Первый секретарь – Орешкин – эдакое волжское чувырло, но мужик симпатичный и, что приятно, довольно начитанный. К тому же член Союза журналистов. Поговорили, и они ушли, договорились завтра выехать вместе на природу.
Затем мы отправились в клуб, где шел местный, тигильский, КВН. Это странное зрелище. Телевизоров тут нет, так что игра идет «вслепую», то есть люди играют, совершенно не представляя себе, что это за игра. Ведущий задает вопрос, а тот, кто должен ответить остроумно и находчиво, отвечает на полном серьезе, так что смысл игры потерян начисто.
Еще, что странно, в одной из команд было много каких-то молодящихся, но явно не молодых мужичков. Один – с протезом вместо руки, другой – этакий заведомо-ершистый, «душа общества», ну, полный мудак!..
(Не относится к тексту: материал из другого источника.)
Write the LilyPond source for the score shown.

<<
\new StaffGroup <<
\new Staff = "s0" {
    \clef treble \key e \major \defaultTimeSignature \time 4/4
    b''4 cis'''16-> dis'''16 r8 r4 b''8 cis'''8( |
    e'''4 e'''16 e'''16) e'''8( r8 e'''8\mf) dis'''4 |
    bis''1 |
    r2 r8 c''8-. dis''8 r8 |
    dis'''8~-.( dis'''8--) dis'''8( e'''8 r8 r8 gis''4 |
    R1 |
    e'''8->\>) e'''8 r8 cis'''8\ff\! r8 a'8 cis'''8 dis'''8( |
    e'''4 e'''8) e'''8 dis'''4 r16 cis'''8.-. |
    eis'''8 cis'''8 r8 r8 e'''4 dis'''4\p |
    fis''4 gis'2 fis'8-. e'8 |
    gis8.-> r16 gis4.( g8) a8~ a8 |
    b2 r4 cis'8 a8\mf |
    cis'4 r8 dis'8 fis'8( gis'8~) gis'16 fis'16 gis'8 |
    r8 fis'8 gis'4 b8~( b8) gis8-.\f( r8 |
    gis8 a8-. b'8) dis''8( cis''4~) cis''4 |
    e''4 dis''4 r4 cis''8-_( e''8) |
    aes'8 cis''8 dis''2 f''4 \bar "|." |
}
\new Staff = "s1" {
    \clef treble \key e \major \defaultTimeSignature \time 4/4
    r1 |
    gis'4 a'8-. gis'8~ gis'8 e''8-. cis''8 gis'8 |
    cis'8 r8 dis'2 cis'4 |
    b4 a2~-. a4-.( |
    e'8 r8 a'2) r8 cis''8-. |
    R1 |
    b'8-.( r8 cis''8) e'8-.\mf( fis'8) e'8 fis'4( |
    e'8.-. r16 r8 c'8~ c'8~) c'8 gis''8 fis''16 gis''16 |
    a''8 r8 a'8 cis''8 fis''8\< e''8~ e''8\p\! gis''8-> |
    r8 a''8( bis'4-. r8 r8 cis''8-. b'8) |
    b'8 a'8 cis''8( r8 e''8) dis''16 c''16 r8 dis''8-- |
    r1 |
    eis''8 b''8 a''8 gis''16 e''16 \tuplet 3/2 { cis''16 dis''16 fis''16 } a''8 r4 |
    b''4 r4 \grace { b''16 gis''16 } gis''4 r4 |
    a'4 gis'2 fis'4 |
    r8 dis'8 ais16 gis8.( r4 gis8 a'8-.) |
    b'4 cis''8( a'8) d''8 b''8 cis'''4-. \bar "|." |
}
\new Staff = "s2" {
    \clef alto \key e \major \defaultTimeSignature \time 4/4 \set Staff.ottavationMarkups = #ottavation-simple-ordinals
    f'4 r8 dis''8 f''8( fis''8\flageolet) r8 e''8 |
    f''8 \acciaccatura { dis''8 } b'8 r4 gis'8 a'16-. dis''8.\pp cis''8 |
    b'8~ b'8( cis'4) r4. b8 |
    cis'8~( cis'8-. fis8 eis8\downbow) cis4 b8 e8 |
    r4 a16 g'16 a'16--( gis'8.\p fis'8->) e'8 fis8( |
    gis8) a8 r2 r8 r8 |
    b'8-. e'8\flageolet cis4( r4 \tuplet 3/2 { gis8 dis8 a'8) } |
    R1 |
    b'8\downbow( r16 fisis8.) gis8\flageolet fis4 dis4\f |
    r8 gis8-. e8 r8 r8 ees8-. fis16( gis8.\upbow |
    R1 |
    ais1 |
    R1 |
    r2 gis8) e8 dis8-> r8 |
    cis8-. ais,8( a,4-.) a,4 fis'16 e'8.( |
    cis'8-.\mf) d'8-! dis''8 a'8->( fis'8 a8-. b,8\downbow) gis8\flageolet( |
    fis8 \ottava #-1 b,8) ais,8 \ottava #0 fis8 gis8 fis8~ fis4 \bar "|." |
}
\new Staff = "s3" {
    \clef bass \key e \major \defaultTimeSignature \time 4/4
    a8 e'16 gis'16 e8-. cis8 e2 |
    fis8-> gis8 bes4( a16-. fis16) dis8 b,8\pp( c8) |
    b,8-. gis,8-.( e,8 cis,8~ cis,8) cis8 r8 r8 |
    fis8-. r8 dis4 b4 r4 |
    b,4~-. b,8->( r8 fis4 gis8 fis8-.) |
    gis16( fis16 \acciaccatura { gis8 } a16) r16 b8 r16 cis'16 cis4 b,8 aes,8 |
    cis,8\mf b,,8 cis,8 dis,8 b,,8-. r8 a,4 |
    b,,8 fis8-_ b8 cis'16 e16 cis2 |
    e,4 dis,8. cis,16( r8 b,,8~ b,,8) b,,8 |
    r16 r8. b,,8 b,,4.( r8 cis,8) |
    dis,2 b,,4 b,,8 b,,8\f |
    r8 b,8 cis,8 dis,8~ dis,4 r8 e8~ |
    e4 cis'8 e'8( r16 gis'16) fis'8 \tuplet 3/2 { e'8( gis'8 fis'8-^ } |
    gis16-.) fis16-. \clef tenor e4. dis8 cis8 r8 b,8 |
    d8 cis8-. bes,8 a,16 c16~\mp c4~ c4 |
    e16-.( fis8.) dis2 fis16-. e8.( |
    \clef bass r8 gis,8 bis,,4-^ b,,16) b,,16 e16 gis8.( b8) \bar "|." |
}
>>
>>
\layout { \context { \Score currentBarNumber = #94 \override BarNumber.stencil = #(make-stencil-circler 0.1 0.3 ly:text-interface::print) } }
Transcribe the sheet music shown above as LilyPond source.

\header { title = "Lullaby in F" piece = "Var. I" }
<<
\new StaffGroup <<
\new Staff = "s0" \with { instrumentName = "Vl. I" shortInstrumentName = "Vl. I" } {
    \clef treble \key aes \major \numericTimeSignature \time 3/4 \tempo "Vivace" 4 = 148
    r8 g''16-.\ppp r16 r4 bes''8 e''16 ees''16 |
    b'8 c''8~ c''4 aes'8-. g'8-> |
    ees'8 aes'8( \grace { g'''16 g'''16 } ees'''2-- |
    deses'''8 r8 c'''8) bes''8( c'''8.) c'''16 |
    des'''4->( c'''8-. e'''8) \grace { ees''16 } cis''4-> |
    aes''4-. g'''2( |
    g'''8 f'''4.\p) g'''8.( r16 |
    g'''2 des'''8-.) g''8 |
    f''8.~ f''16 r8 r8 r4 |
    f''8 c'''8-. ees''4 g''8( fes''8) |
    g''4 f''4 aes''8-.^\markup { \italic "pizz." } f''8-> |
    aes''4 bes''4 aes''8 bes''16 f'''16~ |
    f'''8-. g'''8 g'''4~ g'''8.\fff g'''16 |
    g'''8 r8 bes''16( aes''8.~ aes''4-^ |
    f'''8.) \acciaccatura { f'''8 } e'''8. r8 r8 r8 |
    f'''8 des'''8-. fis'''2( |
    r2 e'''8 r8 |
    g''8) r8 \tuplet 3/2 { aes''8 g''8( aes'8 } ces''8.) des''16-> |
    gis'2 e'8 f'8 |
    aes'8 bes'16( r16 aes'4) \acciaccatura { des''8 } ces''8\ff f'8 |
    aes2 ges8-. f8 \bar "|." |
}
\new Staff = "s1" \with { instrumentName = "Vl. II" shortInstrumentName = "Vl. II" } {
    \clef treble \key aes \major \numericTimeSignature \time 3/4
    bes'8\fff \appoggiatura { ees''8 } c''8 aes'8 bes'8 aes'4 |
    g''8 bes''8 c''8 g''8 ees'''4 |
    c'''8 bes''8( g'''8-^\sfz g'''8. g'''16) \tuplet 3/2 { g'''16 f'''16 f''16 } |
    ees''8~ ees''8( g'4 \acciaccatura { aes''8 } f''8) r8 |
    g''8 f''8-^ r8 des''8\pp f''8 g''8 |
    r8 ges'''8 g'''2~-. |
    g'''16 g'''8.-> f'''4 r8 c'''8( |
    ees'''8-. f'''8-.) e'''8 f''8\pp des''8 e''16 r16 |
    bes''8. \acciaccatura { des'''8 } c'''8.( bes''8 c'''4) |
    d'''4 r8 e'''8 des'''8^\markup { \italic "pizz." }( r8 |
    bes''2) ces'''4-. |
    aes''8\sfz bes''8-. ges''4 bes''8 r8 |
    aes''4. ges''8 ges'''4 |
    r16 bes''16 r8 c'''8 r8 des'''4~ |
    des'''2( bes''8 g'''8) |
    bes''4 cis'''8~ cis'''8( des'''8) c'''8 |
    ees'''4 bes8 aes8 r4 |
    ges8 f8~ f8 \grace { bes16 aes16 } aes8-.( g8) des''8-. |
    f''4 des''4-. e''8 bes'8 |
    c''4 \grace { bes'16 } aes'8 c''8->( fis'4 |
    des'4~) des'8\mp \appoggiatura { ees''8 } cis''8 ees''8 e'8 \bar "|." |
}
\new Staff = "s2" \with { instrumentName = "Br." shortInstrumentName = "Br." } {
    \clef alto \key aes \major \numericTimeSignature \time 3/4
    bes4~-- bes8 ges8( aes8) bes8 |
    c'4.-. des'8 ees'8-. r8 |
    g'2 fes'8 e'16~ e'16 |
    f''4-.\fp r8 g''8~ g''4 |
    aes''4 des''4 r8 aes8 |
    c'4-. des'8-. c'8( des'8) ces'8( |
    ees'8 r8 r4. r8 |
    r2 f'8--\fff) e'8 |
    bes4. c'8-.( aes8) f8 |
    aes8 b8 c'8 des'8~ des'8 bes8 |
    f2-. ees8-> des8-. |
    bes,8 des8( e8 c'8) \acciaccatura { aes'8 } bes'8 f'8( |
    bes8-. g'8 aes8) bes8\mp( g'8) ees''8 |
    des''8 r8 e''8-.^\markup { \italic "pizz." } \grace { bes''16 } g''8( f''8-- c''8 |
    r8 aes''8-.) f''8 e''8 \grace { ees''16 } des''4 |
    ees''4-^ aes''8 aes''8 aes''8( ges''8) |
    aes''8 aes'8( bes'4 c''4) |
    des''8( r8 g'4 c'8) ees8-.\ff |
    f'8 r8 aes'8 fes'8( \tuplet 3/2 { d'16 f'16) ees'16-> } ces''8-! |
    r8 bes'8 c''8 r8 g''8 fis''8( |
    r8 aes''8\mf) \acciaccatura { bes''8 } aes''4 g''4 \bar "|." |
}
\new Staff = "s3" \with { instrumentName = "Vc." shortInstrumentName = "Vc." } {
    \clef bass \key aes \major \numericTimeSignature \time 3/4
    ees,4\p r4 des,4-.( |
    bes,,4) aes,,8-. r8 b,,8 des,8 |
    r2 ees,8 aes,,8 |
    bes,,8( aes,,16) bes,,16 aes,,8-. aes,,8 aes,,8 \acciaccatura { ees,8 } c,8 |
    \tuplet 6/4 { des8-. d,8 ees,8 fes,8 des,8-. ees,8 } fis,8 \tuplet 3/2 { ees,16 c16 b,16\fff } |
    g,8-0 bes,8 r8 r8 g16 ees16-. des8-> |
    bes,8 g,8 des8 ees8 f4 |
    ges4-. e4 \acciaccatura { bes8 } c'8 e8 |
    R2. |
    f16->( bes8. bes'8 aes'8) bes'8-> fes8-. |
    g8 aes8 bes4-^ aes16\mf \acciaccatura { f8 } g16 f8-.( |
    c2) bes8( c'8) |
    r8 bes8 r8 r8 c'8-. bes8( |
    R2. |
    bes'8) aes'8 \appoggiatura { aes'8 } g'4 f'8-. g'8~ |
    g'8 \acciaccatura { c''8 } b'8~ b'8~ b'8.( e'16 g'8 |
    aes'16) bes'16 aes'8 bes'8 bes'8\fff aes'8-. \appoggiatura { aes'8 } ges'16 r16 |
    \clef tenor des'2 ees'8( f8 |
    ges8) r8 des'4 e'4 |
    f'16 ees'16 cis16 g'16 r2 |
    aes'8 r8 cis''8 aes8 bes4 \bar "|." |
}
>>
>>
Потом были танцы, и я даже потанцевал. Да, да, потанцевал с двумя девушками из столовой. Но кроме нас никто так и не вышел танцевать – все сидели по стенкам, краснея. Что ж, завтра нам рано вставать, и мы пошли спать.
Признаюсь, что от съеденных слив несколько пронесло. А жаль, можно было еще потанцевать, это приятно.
23. XII.72Вот и состоялся наш раут с секретарями райкомов. Утром они заехали за нами на трех машинах. Поехали на рыбалку и на шашлыки. Мороз был за –30°. Очень холодно. Очень!.. Приехали на реку. Они начали ловить, мы занялись костром.
Подробности описывать не буду. Напился я ужасно. Не ел ведь ничего. Помню, пили и ловили рыбу. Боролись между собой на снегу. Потом какие-то провалы. И вспышки: почему-то рыба стала ловиться вдруг со страшной силой, не успевали закидывать!.. Опять боролись, и опять пили и танцевали. Мороз, солнце, лед!..
После этого поехали к Косыгину – зампреду райисполкома (просто однофамилец Володи). Там чистили рыбу. Это совсем плохо помню. Володю, кажется, уже занесли… Потом на улице рычал на меня ужасно и лаял большой пес. Кончилось тем, что я залез к нему в будку и мы с ним целовались…
Ели уху и жареную рыбу, и бруснику в сахаре и пили водку. Я снова обрабатывал секретаря, а третьему, тому, что по идеологии, что-то такое сказал, что он домой убежал – то ли обиделся, то ли еще что?
А первому я, кажется, рассказывал все больше об искусстве, но в целом, конечно, кто ж знает, чем я его просветил. Ох, хоть бы Бог дал, чтоб все это нормально закончилось.
На реке я отморозил себе обе руки, и Зорий оттирал их мне спиртом. Выручил!..
Пришли домой. Я сел на пол и уснул. В общем, кошмар.
Спал, естественно, плохо. Но какой-то пронзительный кадр снился мне несколько раз за ночь. Это было очень чувственно, просто прекрасно. Но, видимо, нужно сначала сказать об ощущении, которое возникло прежде, чем этот кадр приснился.
Мне приснилась Танечка. Она была беременна и сказала удивительную фразу – точно не помню, то ли по телефону, то ли еще как… Ах да! Она будто работает кассиршей в каком-то универмаге, и ее спрашивают, кажется, по телефону: мол, что же она бросила свою работу? А она заулыбалась так замечательно и сказала: «Не-е-ет, я теперь для этого тяжела».